社説
共通番号法案 疑問と不安がぬぐえぬ(3月13日)
利便性の向上と引き換えに、個人情報漏えいの危険が高まるようでは困る。
赤ちゃんからお年寄りまで国民全員に番号を割り振って、納税や社会保障の情報などを管理する共通番号制度(マイナンバー)法案のことだ。
法案は昨年の国会に提出されたが、政局の混乱で廃案となった。自民、公明、民主の3党協議で微修正され、今国会に再提出された法案は2016年1月の利用開始を見込む。
国民には番号通知カードが配られるが、仮にカードを紛失したり盗まれたりすれば悪用される懸念もある。外部からコンピューターのネットワークに不正侵入されれば、大量の情報漏えいを招きかねない。
18年後半をめどに、医療情報などへの利用拡大も検討するという。だが、個人情報の集積が進めば国家による監視が強まり、プライバシー侵害につながる恐れも増す。
疑問だらけの制度で、国会には慎重の上にも慎重な審議を求めたい。
共通番号は、かつては「国民総背番号」と呼ばれ、1980年以降、たびたび導入論議が起こったが、プライバシー保護の観点などから立ち消えになった。
今回は、民主党政権が消費税増税実施時の低所得者対策の一環で検討を始めた。
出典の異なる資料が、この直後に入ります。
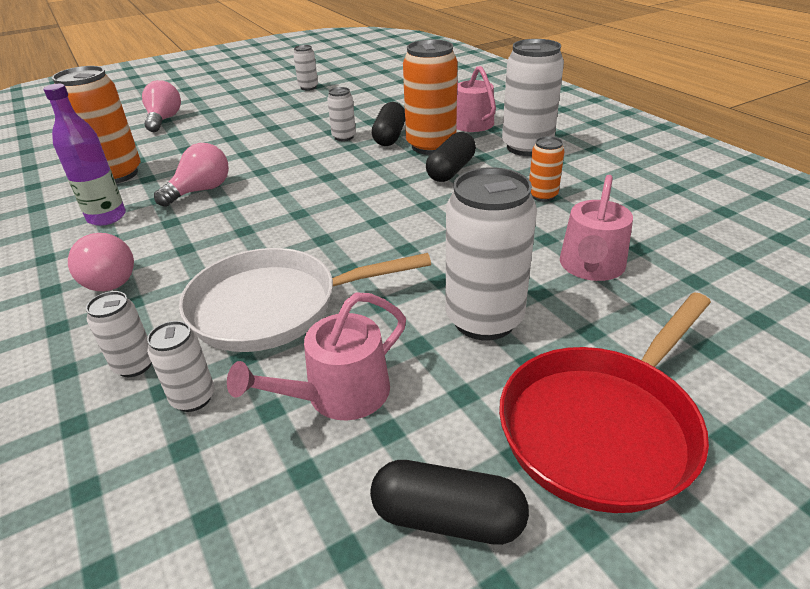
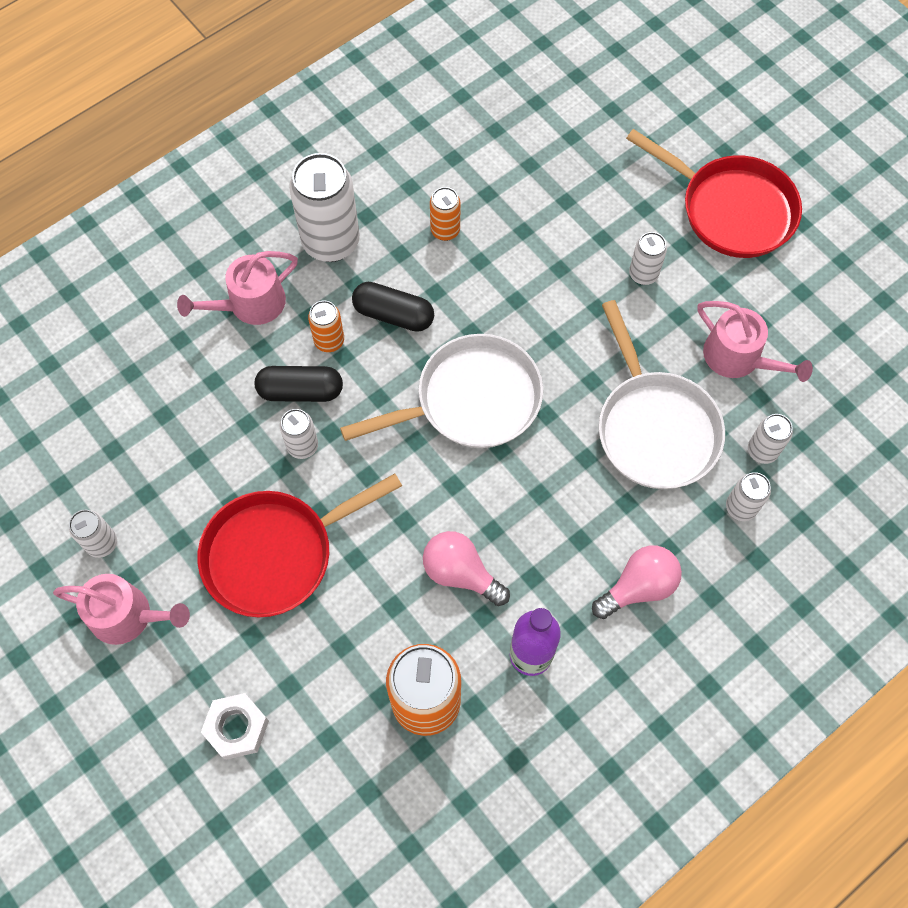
camera: 100 degrees left, 30 degrees up
(164, 120) = (237, 728): pink light bulb -> white nut
(268, 129) = (276, 553): none -> red pan
(354, 201) = (470, 401): none -> white pan
(431, 146) = (329, 341): orange can -> orange can, size x0.51
(447, 518) = (812, 286): black capsule -> none
(484, 319) = (643, 274): white can -> white can, size x0.51
(591, 267) = (563, 201): pink watering can -> pink watering can (128, 616)

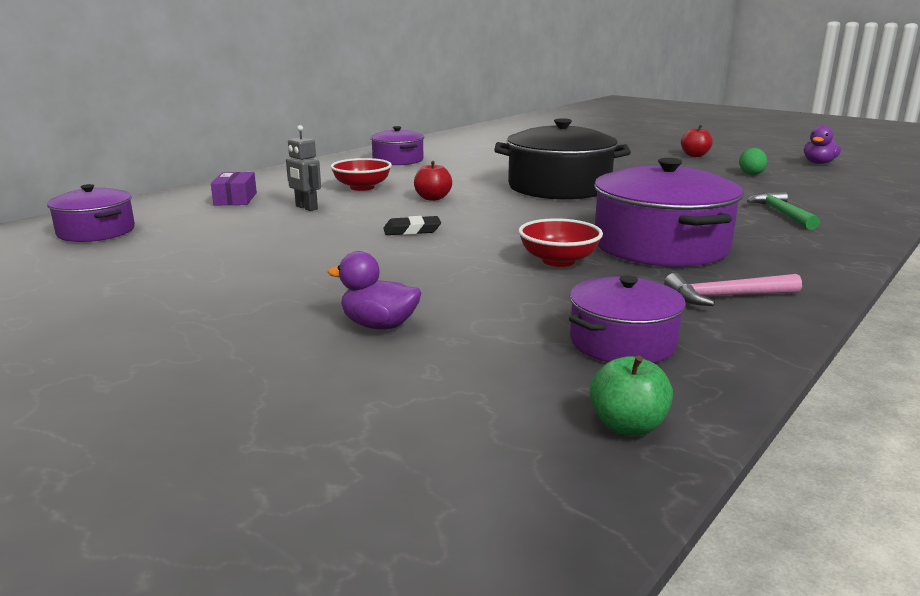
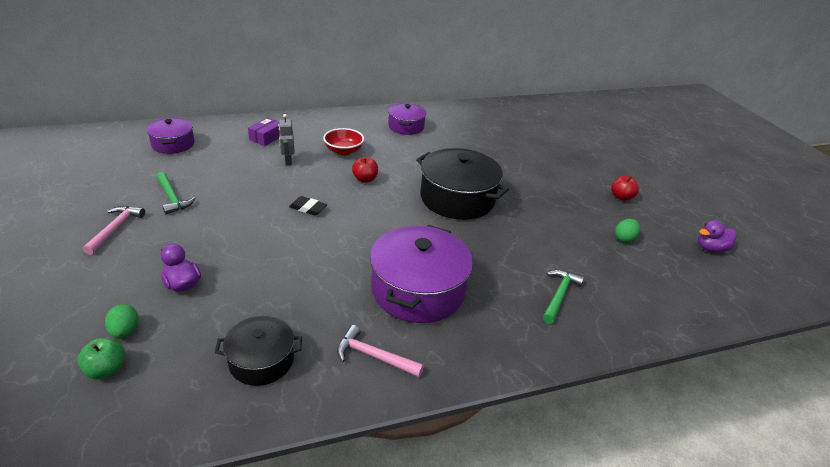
camera: 30 degrees right, 15 degrees up
(158, 316) = (115, 229): none -> pink hammer
(197, 269) = (172, 198): none -> green hammer
(386, 388) = (125, 331): none -> green egg
(558, 261) = (339, 275): red bowl -> none
(622, 342) = (261, 360): purple pot -> black pot
(627, 426) = (172, 417): green apple -> green apple (106, 370)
減税と現金給付を組み合わせた「給付付き税額控除」導入のために、所得を正確につかむ必要があるという理由からだった。
だが、自公政権が低所得者対策として現在検討しているのは、生活必需品などを対象にした軽減税率であり、もはや導入しなければならない根拠は乏しい。
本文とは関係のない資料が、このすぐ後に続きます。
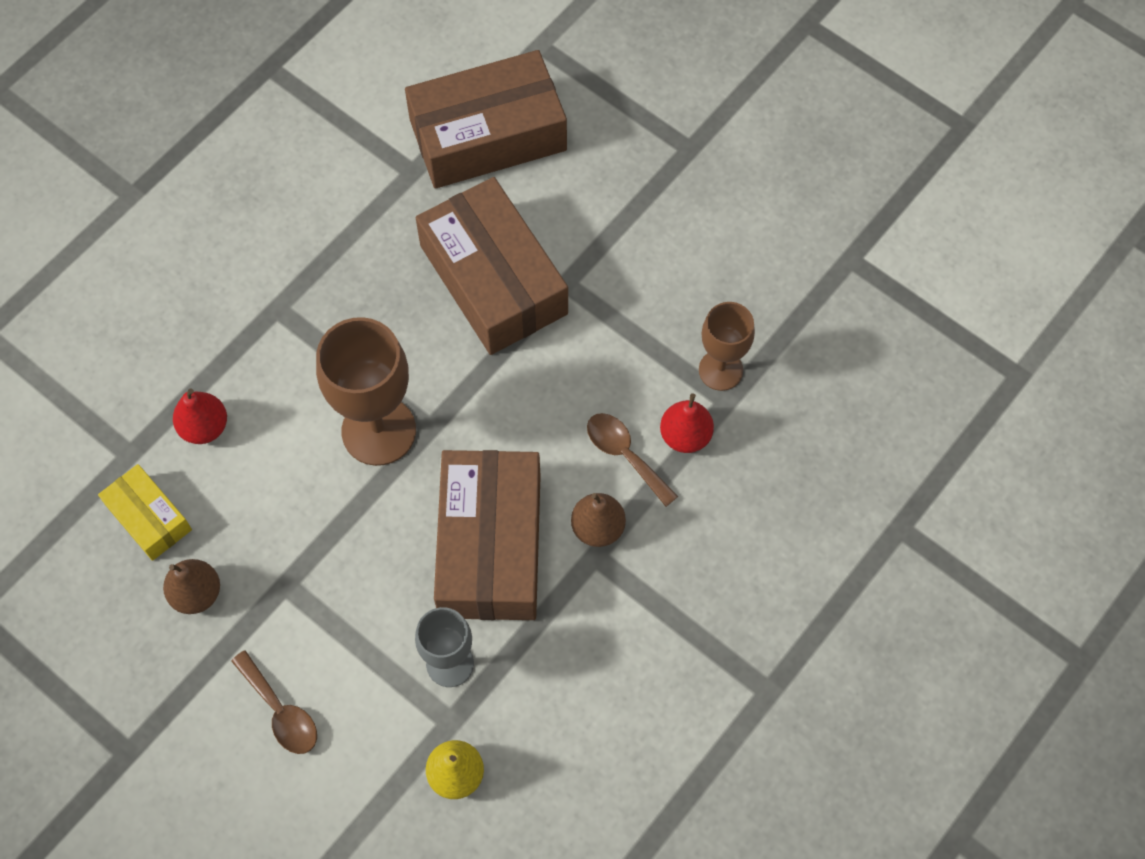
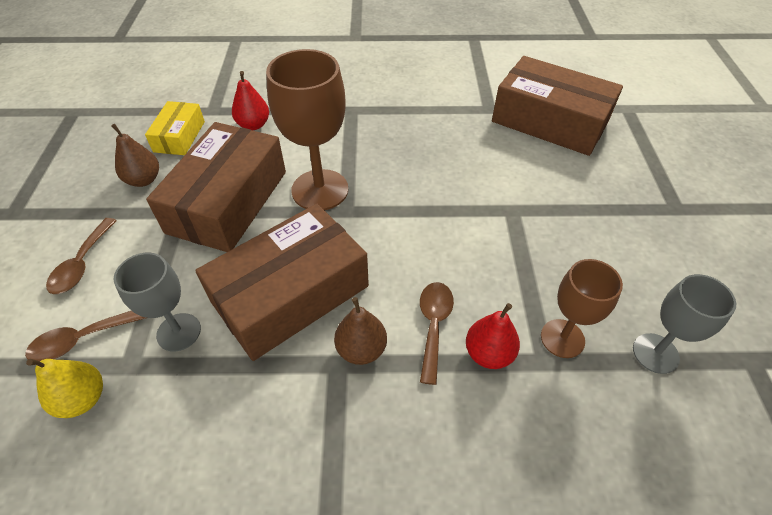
camera: 50 degrees right, 15 degrees down
(386, 749) = (82, 339): none -> brown spoon
(493, 279) = (471, 177): brown box -> brown box (228, 201)
(789, 318) = (655, 353): none -> grey goblet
政府は共通番号の利点として、複数の省庁が扱っている所得や年金、医療などの個人情報の一括管理で、年金や失業手当などの申請手続きが簡素化するとPRする。
問題は、個人情報の保護だ。法案は独立性の高い委員会の設置を盛り込み、個人情報を扱う行政機関などに不正があった場合、勧告や命令ができ、違反者には刑事罰も科す。
だが、これだけでは第三者の番号を不正使用する「なりすまし犯罪」やハッカー対策には不十分と言わざるを得ない。
共通番号と似た国民IDカード制を導入した英国では、約2500万人分もの情報漏れが発覚し、2010年に同制度を廃止している。
政府が導入を急ぐ背景には社会保障費の不正受給を防ぎ、給付を抑制する狙いがある。
しかし、システムの構築に2千億円以上、毎年度の運用コストも数百億円かかり、費用対効果も疑問だ。国民の納得のいく説明ができない限り、導入は見送るべきだ。